Commentaire sur Des Délits et des Peines/Édition Garnier/18



XVIII.
du vol domestique.

Dans les pays où un petit vol domestique est puni par la mort, ce châtiment disproportionné n’est-il pas très-dangereux à la société ? n’est-il pas une invitation même au larcin ? car s’il arrive qu’un maître livre son serviteur à la justice pour un vol léger, et qu’on ôte la vie à ce malheureux, tout le voisinage a ce maître en horreur ; on sent alors que la nature est en contradiction avec la loi, et que par conséquent la loi ne vaut rien.

Qu’arrive-t-il donc ? les maîtres volés, ne voulant pas se couvrir d’opprobre, se contentent de chasser leurs domestiques, qui vont voler ailleurs, et qui s’accoutument au brigandage. La peine de mort étant la même pour un petit larcin que pour un vol considérable, il est évident qu’ils chercheront à voler beaucoup.

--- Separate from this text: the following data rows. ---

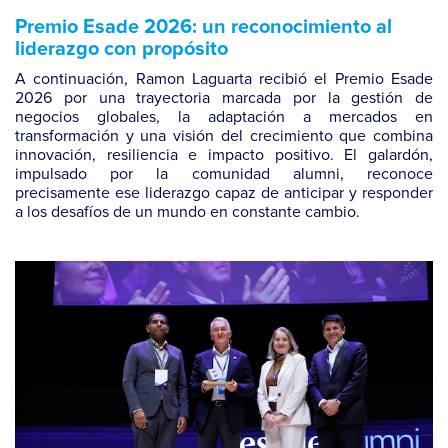
Premio Esade 2026: un reconocimiento al
liderazgo con propósito
A continuación, Ramon Laguarta recibió el Premio Esade
2026 por una trayectoria marcada por la gestión de
negocios globales, la adaptación a mercados en
transformación y una visión del crecimiento que combina
innovación, resiliencia e impacto positivo. El galardón,
impulsado por la comunidad alumni, reconoce
precisamente ese liderazgo capaz de anticipar y responder
a los desafíos de un mundo en constante cambio.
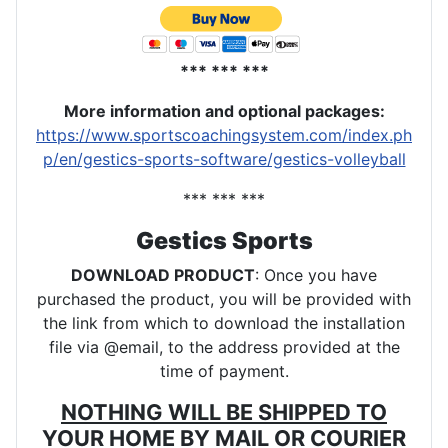
*** *** ***
More information and optional packages
:
https://www.sportscoachingsystem.com/index.ph
p/en/gestics-sports-software/gestics-volleyball
*** *** ***
Gestics Sports
DOWNLOAD PRODUCT
: Once you have
purchased the product, you will be provided with
the link from which to download the installation
file via @email, to the address provided at the
time of payment.
NOTHING WILL BE SHIPPED TO
YOUR HOME BY MAIL OR COURIER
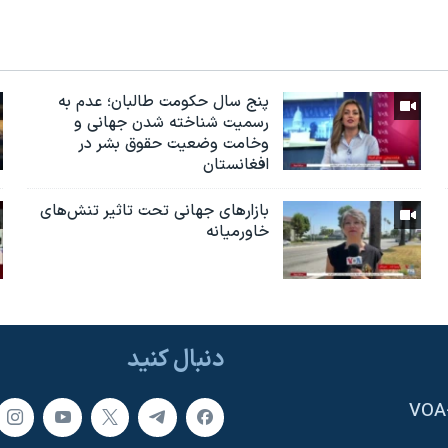
پنج سال حکومت طالبان؛ عدم به
رسمیت شناخته شدن جهانی و
وخامت وضعیت حقوق بشر در
افغانستان
بازارهای جهانی تحت تاثیر تنش‌های
خاورمیانه
دنبال کنید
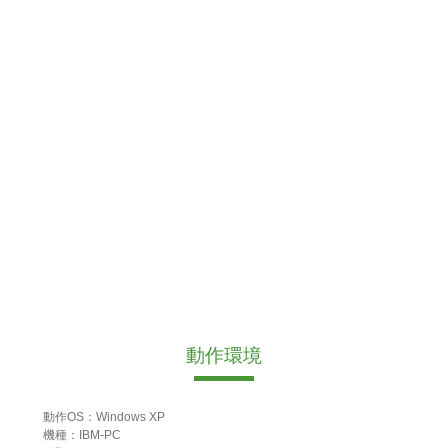
動作環境
動作OS：Windows XP
機種：IBM-PC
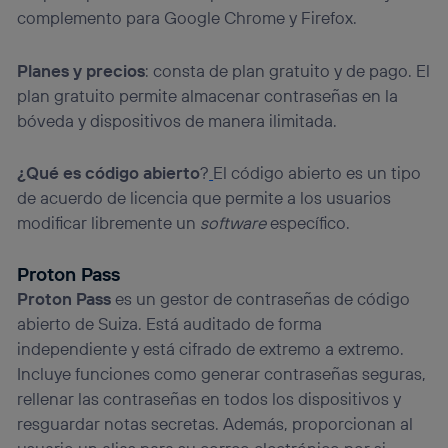
complemento para Google Chrome y Firefox.
Planes y precios
: consta de plan gratuito y de pago. El
plan gratuito permite almacenar contraseñas en la
bóveda y dispositivos de manera ilimitada.
¿Qué es código abierto
?
El código abierto
es un tipo
de acuerdo de licencia que permite a los usuarios
modificar libremente un
software
específico.
Proton Pass
Proton Pass
es un gestor de contraseñas de código
abierto de Suiza. Está auditado de forma
independiente y está cifrado de extremo a extremo.
Incluye funciones como generar contraseñas seguras,
rellenar las contraseñas en todos los dispositivos y
resguardar notas secretas. Además, proporcionan al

Ils pourront même devenir assassins quand ils croiront que c’est un moyen de n’être pas découverts.

Mais si la peine est proportionnée au délit, si le voleur domestique est condamné à travailler aux ouvrages publics, alors le maître le dénoncera sans scrupule ; il n’y aura plus de honte attachée à la dénonciation ; le vol sera moins fréquent. Tout prouve cette grande vérité, qu’une loi rigoureuse produit quelquefois les crimes.